DATA EXTRACT ▸
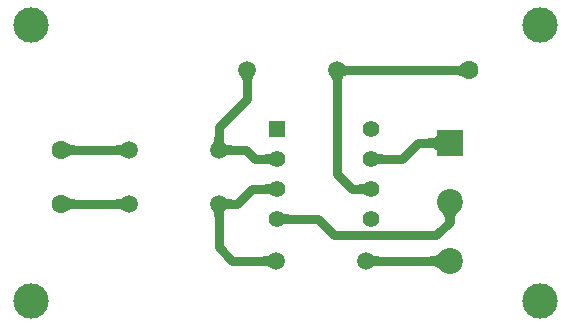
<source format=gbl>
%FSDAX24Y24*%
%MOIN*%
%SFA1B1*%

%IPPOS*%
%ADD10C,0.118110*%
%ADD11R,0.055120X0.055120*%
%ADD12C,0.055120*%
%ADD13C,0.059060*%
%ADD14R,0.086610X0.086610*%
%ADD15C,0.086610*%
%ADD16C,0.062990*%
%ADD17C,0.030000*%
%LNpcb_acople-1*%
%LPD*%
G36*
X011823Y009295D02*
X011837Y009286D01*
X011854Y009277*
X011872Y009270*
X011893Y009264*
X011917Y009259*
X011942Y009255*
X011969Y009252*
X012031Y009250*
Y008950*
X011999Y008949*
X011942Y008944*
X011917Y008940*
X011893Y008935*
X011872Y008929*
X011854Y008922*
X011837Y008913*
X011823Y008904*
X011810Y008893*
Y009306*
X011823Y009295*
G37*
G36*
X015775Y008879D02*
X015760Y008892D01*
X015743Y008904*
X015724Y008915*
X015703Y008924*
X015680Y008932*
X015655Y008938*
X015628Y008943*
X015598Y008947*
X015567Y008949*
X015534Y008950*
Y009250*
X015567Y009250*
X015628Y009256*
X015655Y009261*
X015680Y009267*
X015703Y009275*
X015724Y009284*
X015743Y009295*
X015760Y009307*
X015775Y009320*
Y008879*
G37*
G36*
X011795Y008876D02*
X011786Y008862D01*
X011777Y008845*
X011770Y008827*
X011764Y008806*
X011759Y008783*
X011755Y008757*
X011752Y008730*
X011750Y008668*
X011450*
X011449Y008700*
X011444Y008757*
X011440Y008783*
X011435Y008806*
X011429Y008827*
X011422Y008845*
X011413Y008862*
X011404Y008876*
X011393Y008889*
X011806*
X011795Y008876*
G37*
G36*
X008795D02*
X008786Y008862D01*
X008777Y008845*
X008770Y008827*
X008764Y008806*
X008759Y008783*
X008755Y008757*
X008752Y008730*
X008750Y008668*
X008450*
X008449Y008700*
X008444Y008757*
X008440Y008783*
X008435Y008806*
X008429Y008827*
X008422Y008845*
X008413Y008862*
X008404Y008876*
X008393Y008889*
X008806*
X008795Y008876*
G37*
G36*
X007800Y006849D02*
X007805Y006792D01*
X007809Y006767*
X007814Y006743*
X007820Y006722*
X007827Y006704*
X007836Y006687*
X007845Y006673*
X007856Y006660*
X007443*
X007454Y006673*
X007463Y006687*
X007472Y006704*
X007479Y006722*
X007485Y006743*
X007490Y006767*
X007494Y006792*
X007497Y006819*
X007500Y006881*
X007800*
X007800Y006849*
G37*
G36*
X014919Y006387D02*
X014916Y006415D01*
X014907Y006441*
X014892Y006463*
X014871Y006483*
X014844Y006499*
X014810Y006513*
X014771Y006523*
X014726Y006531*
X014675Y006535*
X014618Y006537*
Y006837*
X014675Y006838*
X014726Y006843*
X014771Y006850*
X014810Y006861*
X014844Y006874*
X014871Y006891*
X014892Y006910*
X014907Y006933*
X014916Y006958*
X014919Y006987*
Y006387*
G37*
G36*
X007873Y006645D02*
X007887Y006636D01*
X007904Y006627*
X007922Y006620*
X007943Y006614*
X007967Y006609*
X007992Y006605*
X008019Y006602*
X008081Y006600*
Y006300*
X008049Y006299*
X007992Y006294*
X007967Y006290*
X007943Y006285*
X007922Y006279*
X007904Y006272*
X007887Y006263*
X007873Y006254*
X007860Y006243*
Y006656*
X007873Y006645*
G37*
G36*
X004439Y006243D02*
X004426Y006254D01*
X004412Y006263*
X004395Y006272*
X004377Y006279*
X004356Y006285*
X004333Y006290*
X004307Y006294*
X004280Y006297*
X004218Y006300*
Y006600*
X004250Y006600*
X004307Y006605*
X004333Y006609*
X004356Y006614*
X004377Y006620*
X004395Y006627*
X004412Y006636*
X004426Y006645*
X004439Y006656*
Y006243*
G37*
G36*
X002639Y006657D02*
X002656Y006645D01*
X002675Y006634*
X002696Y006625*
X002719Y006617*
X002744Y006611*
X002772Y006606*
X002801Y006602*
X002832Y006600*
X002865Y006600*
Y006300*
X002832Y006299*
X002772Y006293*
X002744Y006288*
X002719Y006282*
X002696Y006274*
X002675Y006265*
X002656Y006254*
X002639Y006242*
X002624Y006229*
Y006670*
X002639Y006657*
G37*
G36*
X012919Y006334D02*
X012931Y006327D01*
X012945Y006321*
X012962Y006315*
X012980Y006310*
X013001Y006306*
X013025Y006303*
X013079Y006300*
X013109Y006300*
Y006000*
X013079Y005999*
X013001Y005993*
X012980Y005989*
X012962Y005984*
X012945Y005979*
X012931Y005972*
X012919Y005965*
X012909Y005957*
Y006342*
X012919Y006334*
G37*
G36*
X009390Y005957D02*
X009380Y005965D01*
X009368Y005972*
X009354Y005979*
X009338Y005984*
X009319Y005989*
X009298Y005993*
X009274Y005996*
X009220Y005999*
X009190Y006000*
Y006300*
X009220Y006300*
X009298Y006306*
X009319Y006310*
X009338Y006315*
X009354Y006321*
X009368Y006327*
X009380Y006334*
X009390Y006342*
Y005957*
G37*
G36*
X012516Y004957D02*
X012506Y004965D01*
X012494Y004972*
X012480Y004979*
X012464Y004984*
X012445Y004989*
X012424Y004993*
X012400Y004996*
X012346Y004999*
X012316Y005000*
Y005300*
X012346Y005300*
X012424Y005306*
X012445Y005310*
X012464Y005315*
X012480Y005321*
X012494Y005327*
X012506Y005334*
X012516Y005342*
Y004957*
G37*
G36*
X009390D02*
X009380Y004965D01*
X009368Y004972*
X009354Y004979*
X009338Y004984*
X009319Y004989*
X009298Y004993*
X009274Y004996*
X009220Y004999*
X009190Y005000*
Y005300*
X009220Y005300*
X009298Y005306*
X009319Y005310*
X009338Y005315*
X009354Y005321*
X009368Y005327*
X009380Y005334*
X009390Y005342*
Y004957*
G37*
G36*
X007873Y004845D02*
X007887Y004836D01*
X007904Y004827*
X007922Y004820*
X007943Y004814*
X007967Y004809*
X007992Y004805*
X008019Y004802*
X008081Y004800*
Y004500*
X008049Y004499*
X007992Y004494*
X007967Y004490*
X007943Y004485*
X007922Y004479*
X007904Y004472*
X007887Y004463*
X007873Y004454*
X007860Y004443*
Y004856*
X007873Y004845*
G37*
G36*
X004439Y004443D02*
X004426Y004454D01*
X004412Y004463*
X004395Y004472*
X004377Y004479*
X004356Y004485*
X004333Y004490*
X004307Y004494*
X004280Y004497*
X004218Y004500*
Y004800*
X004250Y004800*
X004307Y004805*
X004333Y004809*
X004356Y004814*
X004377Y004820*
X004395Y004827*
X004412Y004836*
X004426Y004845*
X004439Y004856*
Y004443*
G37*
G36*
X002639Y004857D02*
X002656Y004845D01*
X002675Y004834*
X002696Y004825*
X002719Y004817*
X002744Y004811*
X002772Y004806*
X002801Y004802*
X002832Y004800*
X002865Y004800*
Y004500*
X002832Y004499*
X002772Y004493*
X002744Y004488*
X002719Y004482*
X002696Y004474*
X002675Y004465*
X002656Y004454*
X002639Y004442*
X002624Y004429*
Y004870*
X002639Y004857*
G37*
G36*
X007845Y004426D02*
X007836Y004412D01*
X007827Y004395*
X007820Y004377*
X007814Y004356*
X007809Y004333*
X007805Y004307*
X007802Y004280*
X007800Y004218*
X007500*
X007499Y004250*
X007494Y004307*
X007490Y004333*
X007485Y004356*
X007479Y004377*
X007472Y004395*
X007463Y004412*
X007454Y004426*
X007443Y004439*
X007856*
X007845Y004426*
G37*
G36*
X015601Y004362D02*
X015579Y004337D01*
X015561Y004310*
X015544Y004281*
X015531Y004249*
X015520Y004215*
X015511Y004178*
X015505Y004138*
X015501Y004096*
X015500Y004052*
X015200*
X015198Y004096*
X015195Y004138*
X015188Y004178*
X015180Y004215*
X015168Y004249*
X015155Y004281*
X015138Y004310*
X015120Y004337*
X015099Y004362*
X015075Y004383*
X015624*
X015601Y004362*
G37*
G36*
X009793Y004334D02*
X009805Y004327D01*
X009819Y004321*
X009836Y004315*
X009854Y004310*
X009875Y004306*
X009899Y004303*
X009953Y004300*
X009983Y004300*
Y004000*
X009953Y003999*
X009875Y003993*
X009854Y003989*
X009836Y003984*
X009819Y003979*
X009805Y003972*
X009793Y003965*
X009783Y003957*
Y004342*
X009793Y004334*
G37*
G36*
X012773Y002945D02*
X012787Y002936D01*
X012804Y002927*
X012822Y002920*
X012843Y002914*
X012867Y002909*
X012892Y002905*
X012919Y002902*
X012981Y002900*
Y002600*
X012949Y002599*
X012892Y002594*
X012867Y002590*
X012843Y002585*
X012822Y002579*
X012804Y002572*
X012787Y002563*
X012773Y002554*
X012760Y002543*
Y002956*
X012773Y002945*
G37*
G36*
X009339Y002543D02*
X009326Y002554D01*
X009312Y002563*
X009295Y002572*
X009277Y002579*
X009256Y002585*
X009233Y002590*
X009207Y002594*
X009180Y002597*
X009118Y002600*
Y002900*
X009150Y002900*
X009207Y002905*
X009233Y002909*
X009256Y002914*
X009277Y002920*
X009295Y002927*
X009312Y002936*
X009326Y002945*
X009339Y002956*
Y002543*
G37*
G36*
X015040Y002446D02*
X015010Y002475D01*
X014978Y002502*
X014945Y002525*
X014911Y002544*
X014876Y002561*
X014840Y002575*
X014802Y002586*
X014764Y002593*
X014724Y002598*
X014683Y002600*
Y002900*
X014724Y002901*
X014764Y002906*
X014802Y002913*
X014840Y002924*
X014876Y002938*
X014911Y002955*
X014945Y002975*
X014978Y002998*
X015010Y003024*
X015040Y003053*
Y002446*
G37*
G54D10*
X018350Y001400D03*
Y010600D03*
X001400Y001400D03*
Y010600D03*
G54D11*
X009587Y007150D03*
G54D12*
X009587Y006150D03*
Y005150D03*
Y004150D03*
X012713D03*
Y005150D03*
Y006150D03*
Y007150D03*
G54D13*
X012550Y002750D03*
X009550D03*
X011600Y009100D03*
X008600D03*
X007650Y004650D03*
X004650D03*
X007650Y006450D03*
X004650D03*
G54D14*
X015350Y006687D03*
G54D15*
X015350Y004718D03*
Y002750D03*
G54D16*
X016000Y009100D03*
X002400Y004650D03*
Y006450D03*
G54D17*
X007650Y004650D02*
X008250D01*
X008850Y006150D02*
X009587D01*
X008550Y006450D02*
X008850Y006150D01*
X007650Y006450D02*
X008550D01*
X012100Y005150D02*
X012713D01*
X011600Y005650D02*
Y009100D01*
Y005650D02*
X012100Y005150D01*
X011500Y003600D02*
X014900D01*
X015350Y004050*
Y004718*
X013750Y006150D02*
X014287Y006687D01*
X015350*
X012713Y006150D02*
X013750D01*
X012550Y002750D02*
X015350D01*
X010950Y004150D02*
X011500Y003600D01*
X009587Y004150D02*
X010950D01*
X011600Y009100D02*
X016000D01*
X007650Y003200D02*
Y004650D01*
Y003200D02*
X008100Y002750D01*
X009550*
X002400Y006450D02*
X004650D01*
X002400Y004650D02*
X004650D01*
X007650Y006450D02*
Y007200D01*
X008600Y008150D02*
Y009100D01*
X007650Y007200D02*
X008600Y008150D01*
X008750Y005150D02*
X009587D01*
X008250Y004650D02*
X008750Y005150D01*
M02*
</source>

==

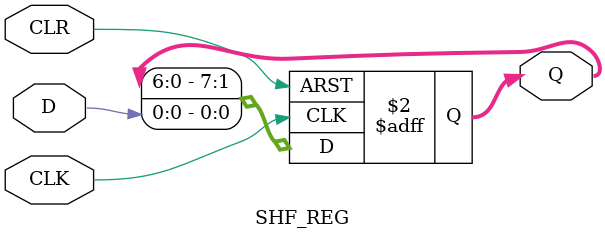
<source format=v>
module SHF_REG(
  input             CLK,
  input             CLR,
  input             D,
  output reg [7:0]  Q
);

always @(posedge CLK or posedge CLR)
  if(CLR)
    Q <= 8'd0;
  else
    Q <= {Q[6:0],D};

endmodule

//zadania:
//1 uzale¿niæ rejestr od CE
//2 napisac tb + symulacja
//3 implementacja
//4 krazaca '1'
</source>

PROBLEM DETAILS ▸
Scan the preceding listing for the string "source" and copy every line where it occurs.

EXERCISE SOLUTION ▸
<source format=gbl>
</source>
<source format=v>
</source>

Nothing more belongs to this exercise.